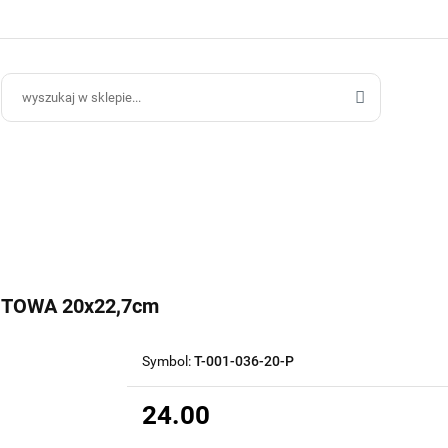
ce Ogrodowe
Donice Do Wnętrz
Blog
Hurt B2B
Kontakt
ce Do Wnętrz
Blog
Hurt B2B
TOWA 20x22,7cm
Symbol:
T-001-036-20-P
24.00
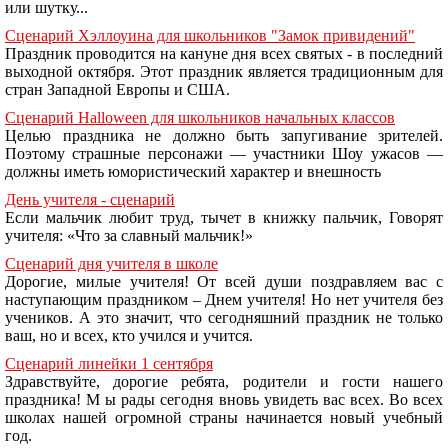
или шутку...
Сценарий Хэллоуина для школьников "Замок привидений"
Праздник проводится на кануне дня всех святых - в последний
выходной октября. Этот праздник является традиционным для
стран Западной Европы и США.
Сценарий Halloween для школьников начальных классов
Целью праздника не должно быть запугивание зрителей.
Поэтому страшные персонажи — участники Шоу ужасов —
должны иметь юмористический характер и внешность
День учителя - сценарий
Если мальчик любит труд, тычет в книжку пальчик, Говорят
учителя: «Что за славный мальчик!»
Сценарий дня учителя в школе
Дорогие, милые учителя! От всей души поздравляем вас с
наступающим праздником – Днем учителя! Но нет учителя без
учеников. А это значит, что сегодняшний праздник не только
ваш, но и всех, кто учился и учится.
Сценарий линейки 1 сентября
Здравствуйте, дорогие ребята, родители и гости нашего
праздника! М ы рады сегодня вновь увидеть вас всех. Во всех
школах нашей огромной страны начинается новый учебный
год.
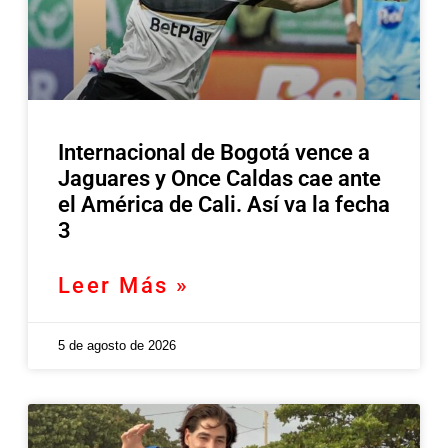
Internacional de Bogotá vence a
Jaguares y Once Caldas cae ante
el América de Cali. Así va la fecha
3
Leer Más »
5 de agosto de 2026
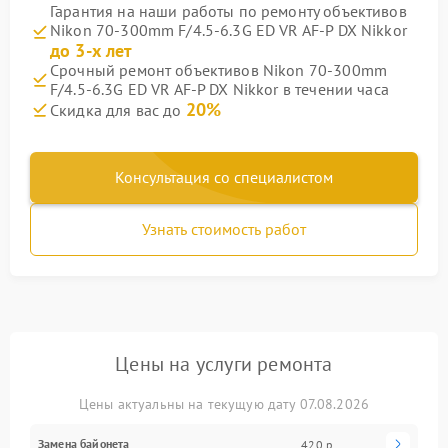
Гарантия на наши работы по ремонту объективов
Nikon 70-300mm F/4.5-6.3G ED VR AF-P DX Nikkor
до 3-х лет
Срочный ремонт объективов Nikon 70-300mm
F/4.5-6.3G ED VR AF-P DX Nikkor в течении часа
20%
Скидка для вас до
Консультация со специалистом
Узнать стоимость работ
Цены на услуги ремонта
Цены актуальны на текущую дату 07.08.2026
Замена байонета
420 р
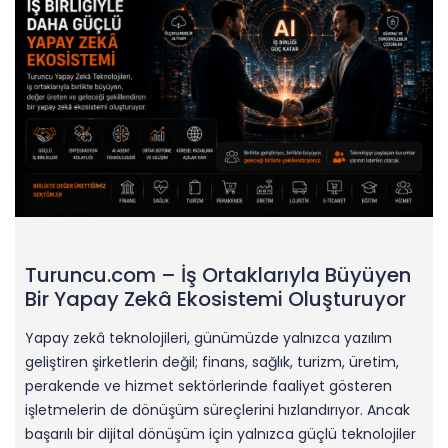
Turuncu.com – İş Ortaklarıyla Büyüyen
Bir Yapay Zekâ Ekosistemi Oluşturuyor
Yapay zekâ teknolojileri, günümüzde yalnızca yazılım
geliştiren şirketlerin değil; finans, sağlık, turizm, üretim,
perakende ve hizmet sektörlerinde faaliyet gösteren
işletmelerin de dönüşüm süreçlerini hızlandırıyor. Ancak
başarılı bir dijital dönüşüm için yalnızca güçlü teknolojiler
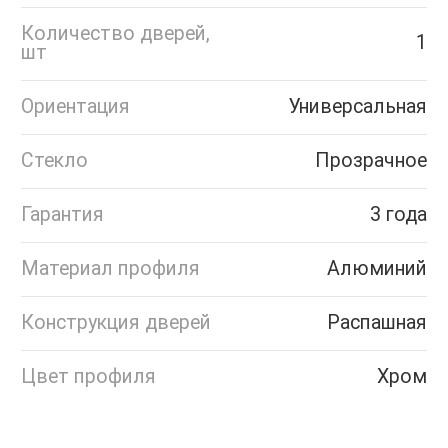
Количество дверей,
1
шт
Ориентация
Универсальная
Стекло
Прозрачное
Гарантия
3 года
Материал профиля
Алюминий
Конструкция дверей
Распашная
Цвет профиля
Хром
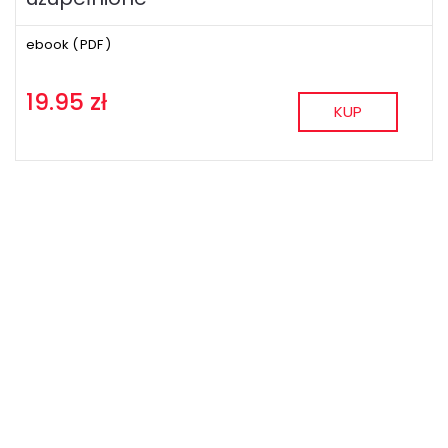
ebook (
PDF
)
19.95 zł
KUP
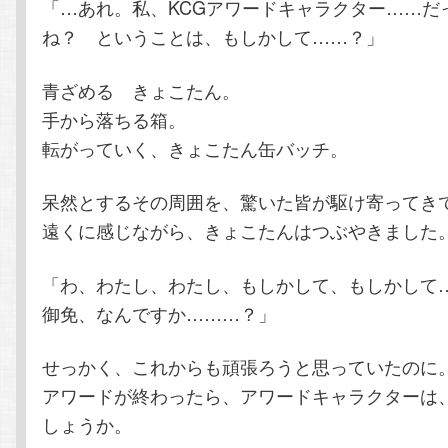
「…あれ。私、KCGアワードキャラクター……だ
ね？ ということは、もしかして……？」
青ざめる きょこたん。
手から落ちる箱。
転がっていく、きょこたん缶バッチ。
呆然とするその周囲を、驚いた皆が駆け寄ってき
遠くに感じながら、きょこたんはつぶやきました
「わ、わたし、わたし、もしかして、もしかして
御免、なんですか………？」
せっかく、これからも頑張ろうと思っていたのに
アワードが終わったら、アワードキャラクターは
しょうか。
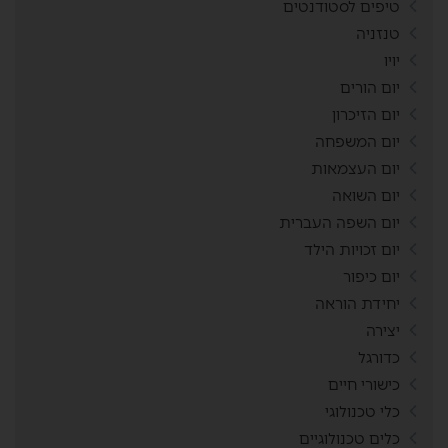
טיפים לסטודנטים
טנזניה
יויו
יום הורים
יום הזיכרון
יום המשפחה
יום העצמאות
יום השואה
יום השפה העברית
יום זכויות הילד
יום כיפור
יחידת הוראה
יצירה
כדורגל
כישורי חיים
כלי טכנולוגי
כלים טכנולוגיים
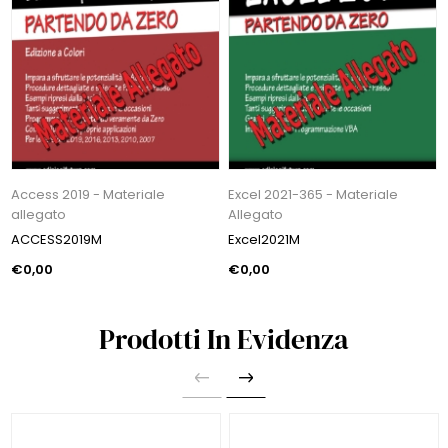
Access 2019 - Materiale
Excel 2021-365 - Materiale
allegato
Allegato
ACCESS2019M
Excel2021M
€0,00
€0,00
Prodotti In Evidenza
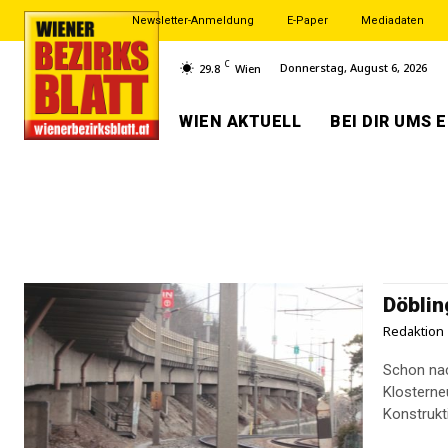
Newsletter-Anmeldung
E-Paper
Mediadaten
C
Donnerstag, August 6, 2026
29.8
Wien
WIEN AKTUELL
BEI DIR UMS 
Döblin
Redaktion
Schon nac
Klosterneu
Konstrukti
--
Task:
Everything in the material above must be repeated exactly, apart from its pictures.

Reply to the exercise:
ce Ogrodowe
Donice Do Wnętrz
Blog
Hurt B2B
Kontakt
ce Do Wnętrz
Blog
Hurt B2B
TOWA 20x22,7cm
Symbol:
T-001-036-20-P
24.00
или шутку...
Сценарий Хэллоуина для школьников "Замок привидений"
Праздник проводится на кануне дня всех святых - в последний
выходной октября. Этот праздник является традиционным для
стран Западной Европы и США.
Сценарий Halloween для школьников начальных классов
Целью праздника не должно быть запугивание зрителей.
Поэтому страшные персонажи — участники Шоу ужасов —
должны иметь юмористический характер и внешность
День учителя - сценарий
Если мальчик любит труд, тычет в книжку пальчик, Говорят
учителя: «Что за славный мальчик!»
Сценарий дня учителя в школе
Дорогие, милые учителя! От всей души поздравляем вас с
наступающим праздником – Днем учителя! Но нет учителя без
учеников. А это значит, что сегодняшний праздник не только
ваш, но и всех, кто учился и учится.
Сценарий линейки 1 сентября
Здравствуйте, дорогие ребята, родители и гости нашего
праздника! М ы рады сегодня вновь увидеть вас всех. Во всех
школах нашей огромной страны начинается новый учебный
год.
Internacional de Bogotá vence a
Jaguares y Once Caldas cae ante
el América de Cali. Así va la fecha
3
Leer Más »
5 de agosto de 2026
Гарантия на наши работы по ремонту объективов
Nikon 70-300mm F/4.5-6.3G ED VR AF-P DX Nikkor
до 3-х лет
Срочный ремонт объективов Nikon 70-300mm
F/4.5-6.3G ED VR AF-P DX Nikkor в течении часа
20%
Скидка для вас до
Консультация со специалистом
Узнать стоимость работ
Цены на услуги ремонта
Цены актуальны на текущую дату 07.08.2026
Замена байонета
420 р
Turuncu.com – İş Ortaklarıyla Büyüyen
Bir Yapay Zekâ Ekosistemi Oluşturuyor
Yapay zekâ teknolojileri, günümüzde yalnızca yazılım
geliştiren şirketlerin değil; finans, sağlık, turizm, üretim,
perakende ve hizmet sektörlerinde faaliyet gösteren
işletmelerin de dönüşüm süreçlerini hızlandırıyor. Ancak
başarılı bir dijital dönüşüm için yalnızca güçlü teknolojiler
Количество дверей,
1
шт
Ориентация
Универсальная
Стекло
Прозрачное
Гарантия
3 года
Материал профиля
Алюминий
Конструкция дверей
Распашная
Цвет профиля
Хром
ebook (
PDF
)
19.95 zł
KUP
「…あれ。私、KCGアワードキャラクター……だ
ね？ ということは、もしかして……？」
青ざめる きょこたん。
手から落ちる箱。
転がっていく、きょこたん缶バッチ。
呆然とするその周囲を、驚いた皆が駆け寄ってき
遠くに感じながら、きょこたんはつぶやきました
「わ、わたし、わたし、もしかして、もしかして
御免、なんですか………？」
せっかく、これからも頑張ろうと思っていたのに
アワードが終わったら、アワードキャラクターは
しょうか。
טיפים לסטודנטים
טנזניה
יויו
יום הורים
יום הזיכרון
יום המשפחה
יום העצמאות
יום השואה
יום השפה העברית
יום זכויות הילד
יום כיפור
יחידת הוראה
יצירה
כדורגל
כישורי חיים
כלי טכנולוגי
כלים טכנולוגיים
Access 2019 - Materiale
Excel 2021-365 - Materiale
allegato
Allegato
ACCESS2019M
Excel2021M
€0,00
€0,00
Prodotti In Evidenza
Newsletter-Anmeldung
E-Paper
Mediadaten
C
Donnerstag, August 6, 2026
29.8
Wien
WIEN AKTUELL
BEI DIR UMS 
Döblin
Redaktion
Schon nac
Klosterneu
Konstrukti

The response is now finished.